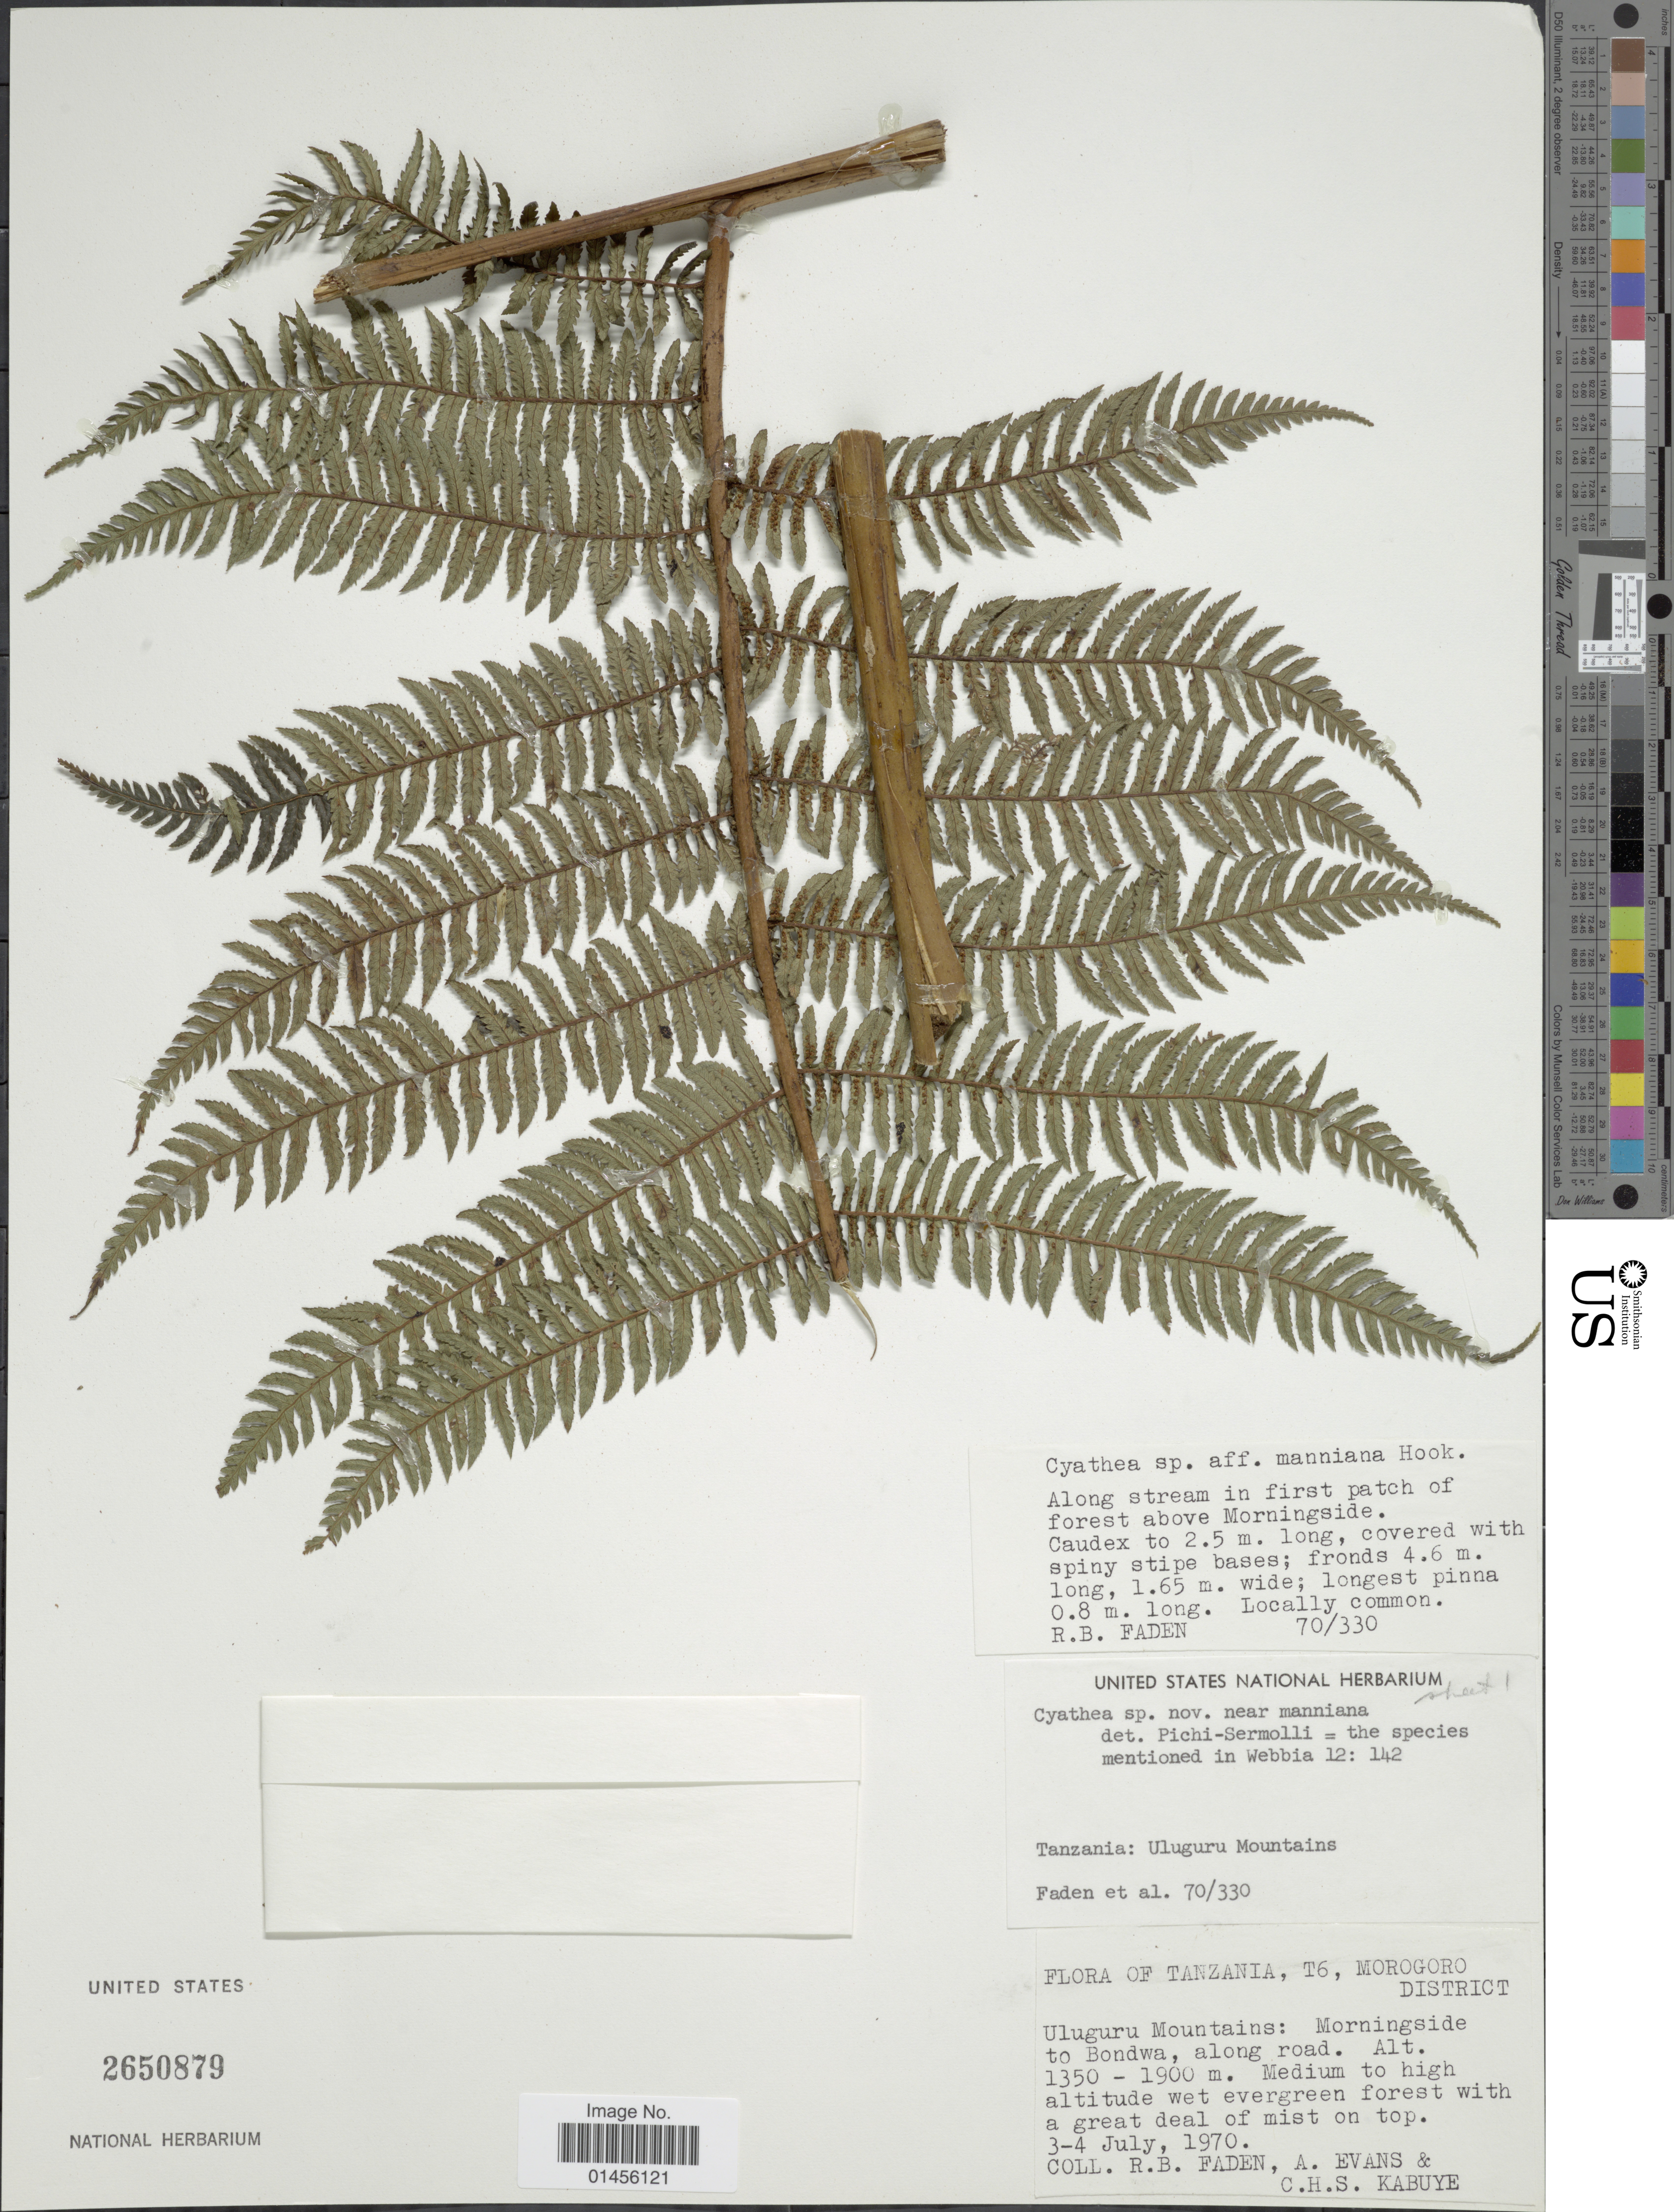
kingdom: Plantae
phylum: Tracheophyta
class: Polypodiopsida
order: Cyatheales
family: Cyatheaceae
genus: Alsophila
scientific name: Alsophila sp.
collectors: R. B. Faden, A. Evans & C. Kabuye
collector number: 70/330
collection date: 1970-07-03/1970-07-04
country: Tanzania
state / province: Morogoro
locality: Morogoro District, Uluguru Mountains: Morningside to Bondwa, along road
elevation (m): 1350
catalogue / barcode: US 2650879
-*-*-
** PROMPT **
Reproduce every line of the listing above word for word, leaving out the picture.

** ANSWER FOR THE TASK **
kingdom: Plantae
phylum: Tracheophyta
class: Polypodiopsida
order: Cyatheales
family: Cyatheaceae
genus: Alsophila
scientific name: Alsophila sp.
collectors: R. B. Faden, A. Evans & C. Kabuye
collector number: 70/330
collection date: 1970-07-03/1970-07-04
country: Tanzania
state / province: Morogoro
locality: Morogoro District, Uluguru Mountains: Morningside to Bondwa, along road
elevation (m): 1350
catalogue / barcode: US 2650879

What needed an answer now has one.